What to do: Beneath this line are the data; copy exactly the part of them that opens with the line containing "Number: | MST2010-00252 |" and closes with the line containing "(Proposal for a", and only that part.

Material provided:
<<<<
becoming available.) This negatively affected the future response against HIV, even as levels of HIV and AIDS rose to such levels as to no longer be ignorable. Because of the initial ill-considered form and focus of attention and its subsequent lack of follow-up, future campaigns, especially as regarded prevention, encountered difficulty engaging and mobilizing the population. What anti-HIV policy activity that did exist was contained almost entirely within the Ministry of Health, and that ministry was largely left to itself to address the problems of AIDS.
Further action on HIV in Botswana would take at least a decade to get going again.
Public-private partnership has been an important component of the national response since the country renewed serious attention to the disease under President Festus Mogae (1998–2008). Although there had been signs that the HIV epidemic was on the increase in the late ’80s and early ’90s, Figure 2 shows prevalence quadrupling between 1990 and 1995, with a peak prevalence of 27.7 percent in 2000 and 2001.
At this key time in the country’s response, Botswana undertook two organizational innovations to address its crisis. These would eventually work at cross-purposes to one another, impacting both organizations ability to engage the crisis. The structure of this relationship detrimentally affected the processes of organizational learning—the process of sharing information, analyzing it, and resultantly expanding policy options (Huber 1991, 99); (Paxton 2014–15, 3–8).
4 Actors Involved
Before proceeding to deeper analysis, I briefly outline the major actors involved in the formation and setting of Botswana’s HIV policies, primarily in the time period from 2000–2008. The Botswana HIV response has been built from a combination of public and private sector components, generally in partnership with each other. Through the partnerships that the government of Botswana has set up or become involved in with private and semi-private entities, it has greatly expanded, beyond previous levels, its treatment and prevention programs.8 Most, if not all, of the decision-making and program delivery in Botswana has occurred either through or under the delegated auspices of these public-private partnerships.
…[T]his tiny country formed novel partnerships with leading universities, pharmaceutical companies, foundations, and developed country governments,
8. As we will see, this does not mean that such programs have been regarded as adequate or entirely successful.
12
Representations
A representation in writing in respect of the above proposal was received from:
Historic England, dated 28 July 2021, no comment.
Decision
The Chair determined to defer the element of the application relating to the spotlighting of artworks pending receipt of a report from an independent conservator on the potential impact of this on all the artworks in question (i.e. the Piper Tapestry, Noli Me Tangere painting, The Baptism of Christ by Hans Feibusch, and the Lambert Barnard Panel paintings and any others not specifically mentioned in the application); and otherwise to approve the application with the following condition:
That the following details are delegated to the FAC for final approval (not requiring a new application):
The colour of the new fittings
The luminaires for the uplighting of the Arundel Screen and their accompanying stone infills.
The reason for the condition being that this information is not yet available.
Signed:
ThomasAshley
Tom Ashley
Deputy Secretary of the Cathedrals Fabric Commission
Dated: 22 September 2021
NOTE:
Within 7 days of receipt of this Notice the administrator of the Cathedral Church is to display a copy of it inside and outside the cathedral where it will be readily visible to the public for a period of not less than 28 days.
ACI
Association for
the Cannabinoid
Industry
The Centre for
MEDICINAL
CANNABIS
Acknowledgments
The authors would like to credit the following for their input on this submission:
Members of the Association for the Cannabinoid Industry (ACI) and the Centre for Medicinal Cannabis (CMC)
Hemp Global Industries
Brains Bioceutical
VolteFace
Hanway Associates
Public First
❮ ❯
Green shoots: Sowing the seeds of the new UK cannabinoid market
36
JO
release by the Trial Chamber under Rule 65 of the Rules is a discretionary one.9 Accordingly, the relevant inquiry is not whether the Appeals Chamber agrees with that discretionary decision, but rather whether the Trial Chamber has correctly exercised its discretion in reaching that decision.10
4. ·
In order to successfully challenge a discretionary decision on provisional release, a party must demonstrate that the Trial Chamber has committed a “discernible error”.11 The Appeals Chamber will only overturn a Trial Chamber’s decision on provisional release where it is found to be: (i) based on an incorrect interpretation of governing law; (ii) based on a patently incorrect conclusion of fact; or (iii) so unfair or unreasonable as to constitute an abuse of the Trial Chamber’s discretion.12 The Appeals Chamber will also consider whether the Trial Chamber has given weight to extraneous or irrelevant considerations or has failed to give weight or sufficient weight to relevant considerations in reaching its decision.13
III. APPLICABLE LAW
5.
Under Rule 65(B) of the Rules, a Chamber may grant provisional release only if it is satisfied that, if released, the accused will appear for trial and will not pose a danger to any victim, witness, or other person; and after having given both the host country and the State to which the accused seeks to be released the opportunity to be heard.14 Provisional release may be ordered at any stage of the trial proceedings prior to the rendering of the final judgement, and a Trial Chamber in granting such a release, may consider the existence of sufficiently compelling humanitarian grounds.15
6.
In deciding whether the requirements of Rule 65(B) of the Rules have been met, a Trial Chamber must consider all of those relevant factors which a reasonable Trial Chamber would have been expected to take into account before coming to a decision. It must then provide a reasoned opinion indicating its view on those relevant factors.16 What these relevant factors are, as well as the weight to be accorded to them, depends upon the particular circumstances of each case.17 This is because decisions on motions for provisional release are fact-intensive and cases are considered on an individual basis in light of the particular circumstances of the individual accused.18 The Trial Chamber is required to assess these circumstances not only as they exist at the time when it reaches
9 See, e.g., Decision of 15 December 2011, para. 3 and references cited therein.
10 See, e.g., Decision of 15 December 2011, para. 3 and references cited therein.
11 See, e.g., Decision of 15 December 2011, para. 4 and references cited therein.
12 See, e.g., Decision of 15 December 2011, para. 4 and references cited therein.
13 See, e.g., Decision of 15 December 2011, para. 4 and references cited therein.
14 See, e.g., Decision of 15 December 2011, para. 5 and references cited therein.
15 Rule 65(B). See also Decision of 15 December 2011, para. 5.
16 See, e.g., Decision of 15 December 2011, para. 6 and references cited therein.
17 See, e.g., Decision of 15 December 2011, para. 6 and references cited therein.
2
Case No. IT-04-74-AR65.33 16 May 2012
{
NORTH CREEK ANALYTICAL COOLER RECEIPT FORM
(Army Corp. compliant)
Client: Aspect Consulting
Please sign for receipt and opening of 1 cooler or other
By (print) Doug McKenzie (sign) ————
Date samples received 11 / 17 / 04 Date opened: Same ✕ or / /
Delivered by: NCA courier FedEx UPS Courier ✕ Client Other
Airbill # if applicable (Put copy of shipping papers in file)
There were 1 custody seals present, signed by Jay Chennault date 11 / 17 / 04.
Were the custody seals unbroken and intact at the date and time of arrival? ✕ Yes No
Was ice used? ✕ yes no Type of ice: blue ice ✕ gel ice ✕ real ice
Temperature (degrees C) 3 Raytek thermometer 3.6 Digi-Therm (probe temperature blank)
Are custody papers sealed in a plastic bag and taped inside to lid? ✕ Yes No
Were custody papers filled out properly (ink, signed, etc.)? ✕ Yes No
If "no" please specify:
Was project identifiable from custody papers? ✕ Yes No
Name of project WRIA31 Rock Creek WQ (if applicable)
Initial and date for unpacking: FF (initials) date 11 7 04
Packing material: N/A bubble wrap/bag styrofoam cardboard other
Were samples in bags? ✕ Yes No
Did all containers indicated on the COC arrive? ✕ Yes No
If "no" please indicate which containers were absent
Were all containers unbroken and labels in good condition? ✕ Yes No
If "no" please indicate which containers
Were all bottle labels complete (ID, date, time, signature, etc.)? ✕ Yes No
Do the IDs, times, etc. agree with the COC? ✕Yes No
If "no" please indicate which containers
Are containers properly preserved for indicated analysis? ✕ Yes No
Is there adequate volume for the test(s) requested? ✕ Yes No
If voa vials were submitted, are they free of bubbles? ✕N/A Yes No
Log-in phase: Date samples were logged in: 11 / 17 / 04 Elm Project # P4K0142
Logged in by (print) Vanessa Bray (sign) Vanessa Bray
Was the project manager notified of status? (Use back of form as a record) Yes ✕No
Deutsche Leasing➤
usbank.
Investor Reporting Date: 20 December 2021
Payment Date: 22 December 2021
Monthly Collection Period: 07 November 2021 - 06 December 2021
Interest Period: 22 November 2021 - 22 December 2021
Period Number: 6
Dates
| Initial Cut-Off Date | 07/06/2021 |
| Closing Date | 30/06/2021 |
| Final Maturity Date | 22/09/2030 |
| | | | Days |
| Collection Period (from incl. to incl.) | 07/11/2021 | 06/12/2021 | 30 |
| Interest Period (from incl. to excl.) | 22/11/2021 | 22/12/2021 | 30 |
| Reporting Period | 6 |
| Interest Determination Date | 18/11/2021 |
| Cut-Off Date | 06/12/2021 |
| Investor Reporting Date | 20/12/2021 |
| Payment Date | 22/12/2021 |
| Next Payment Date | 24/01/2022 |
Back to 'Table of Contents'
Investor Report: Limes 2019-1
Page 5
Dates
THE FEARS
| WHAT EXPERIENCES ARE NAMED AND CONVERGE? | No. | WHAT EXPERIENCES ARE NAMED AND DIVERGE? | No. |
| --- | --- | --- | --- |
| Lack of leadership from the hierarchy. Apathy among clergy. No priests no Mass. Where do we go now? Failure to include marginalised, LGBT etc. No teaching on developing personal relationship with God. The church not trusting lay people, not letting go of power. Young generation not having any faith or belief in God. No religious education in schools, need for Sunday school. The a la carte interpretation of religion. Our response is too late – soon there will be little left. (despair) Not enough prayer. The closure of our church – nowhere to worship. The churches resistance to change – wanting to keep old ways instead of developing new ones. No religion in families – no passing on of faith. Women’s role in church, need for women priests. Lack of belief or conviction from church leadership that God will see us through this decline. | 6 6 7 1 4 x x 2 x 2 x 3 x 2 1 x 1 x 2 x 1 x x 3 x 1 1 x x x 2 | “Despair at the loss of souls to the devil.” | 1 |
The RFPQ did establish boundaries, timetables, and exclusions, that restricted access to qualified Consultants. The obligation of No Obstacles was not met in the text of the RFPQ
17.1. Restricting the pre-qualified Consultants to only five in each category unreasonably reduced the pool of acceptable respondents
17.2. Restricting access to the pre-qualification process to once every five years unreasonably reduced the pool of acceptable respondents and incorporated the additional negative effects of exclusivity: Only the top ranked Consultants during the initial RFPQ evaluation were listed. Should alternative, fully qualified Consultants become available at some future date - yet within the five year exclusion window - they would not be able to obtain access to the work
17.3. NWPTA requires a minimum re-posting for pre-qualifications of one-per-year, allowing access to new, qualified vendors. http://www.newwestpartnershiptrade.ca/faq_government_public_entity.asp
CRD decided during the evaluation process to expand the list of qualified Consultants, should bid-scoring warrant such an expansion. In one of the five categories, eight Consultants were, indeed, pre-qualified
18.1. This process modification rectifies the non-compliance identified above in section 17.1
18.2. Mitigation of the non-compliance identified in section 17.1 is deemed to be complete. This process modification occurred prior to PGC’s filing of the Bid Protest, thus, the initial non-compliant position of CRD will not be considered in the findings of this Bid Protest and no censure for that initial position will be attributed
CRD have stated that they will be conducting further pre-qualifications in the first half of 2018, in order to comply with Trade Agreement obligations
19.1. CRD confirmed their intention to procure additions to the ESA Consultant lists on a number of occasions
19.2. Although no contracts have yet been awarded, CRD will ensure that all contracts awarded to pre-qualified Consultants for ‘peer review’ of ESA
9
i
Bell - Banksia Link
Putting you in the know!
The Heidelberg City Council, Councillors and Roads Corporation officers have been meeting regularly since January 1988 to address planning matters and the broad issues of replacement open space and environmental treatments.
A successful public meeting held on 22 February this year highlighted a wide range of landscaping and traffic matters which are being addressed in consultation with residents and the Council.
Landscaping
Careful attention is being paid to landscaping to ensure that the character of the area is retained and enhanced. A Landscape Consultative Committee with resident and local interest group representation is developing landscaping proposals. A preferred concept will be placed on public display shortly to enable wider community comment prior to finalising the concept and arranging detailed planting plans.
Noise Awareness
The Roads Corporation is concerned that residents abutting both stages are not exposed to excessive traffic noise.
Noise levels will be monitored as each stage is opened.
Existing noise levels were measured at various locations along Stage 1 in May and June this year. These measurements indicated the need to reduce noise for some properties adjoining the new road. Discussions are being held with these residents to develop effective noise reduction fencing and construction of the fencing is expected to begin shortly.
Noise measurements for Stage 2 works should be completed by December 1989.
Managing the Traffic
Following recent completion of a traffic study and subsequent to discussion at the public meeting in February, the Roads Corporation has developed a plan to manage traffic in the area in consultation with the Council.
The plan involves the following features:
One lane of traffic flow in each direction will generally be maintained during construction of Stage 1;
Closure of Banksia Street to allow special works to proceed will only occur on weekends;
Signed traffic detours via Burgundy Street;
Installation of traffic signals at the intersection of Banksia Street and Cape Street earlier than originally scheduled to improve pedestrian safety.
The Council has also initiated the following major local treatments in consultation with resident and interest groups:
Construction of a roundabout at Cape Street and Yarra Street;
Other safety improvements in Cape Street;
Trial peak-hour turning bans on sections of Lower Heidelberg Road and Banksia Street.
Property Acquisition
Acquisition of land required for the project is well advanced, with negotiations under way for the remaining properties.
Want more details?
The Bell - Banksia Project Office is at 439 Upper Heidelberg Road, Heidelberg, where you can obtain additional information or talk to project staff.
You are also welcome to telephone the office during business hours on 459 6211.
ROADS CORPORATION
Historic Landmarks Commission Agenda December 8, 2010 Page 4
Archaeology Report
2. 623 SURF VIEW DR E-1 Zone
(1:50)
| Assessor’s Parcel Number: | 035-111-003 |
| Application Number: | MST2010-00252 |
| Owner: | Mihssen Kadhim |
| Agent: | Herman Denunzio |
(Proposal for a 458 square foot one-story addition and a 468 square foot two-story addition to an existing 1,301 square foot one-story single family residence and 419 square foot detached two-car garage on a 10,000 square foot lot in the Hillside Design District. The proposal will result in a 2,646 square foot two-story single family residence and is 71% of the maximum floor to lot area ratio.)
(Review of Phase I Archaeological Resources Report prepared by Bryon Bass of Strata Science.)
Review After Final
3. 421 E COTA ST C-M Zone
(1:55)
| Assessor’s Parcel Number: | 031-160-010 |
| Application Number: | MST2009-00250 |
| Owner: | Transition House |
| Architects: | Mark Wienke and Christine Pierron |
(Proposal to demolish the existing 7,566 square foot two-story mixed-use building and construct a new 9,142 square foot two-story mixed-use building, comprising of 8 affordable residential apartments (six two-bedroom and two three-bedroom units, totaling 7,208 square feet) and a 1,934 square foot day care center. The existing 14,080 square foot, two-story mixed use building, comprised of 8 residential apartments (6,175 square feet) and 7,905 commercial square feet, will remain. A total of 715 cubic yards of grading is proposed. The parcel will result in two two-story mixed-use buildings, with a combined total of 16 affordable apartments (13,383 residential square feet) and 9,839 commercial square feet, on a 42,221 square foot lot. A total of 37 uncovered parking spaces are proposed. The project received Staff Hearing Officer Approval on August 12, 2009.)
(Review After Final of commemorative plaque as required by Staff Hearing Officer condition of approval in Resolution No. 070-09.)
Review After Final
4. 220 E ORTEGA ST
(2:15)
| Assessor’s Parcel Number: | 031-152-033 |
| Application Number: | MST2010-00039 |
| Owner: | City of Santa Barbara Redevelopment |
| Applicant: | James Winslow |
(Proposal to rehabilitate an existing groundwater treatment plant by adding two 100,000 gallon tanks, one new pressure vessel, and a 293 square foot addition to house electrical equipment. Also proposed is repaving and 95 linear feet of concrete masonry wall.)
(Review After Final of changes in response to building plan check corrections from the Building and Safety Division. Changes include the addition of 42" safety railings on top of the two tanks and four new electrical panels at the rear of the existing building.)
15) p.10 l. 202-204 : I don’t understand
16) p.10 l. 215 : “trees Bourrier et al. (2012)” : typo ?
>>>>
Response area:
| Application Number: | MST2010-00252 |
| Owner: | Mihssen Kadhim |
| Agent: | Herman Denunzio |
(Proposal for a 458 square foot one-story addition and a 468 square foot two-story addition to an existing 1,301 square foot one-story single family residence and 419 square foot detached two-car garage on a 10,000 square foot lot in the Hillside Design District. The proposal will result in a 2,646 square foot two-story single family residence and is 71% of the maximum floor to lot area ratio.)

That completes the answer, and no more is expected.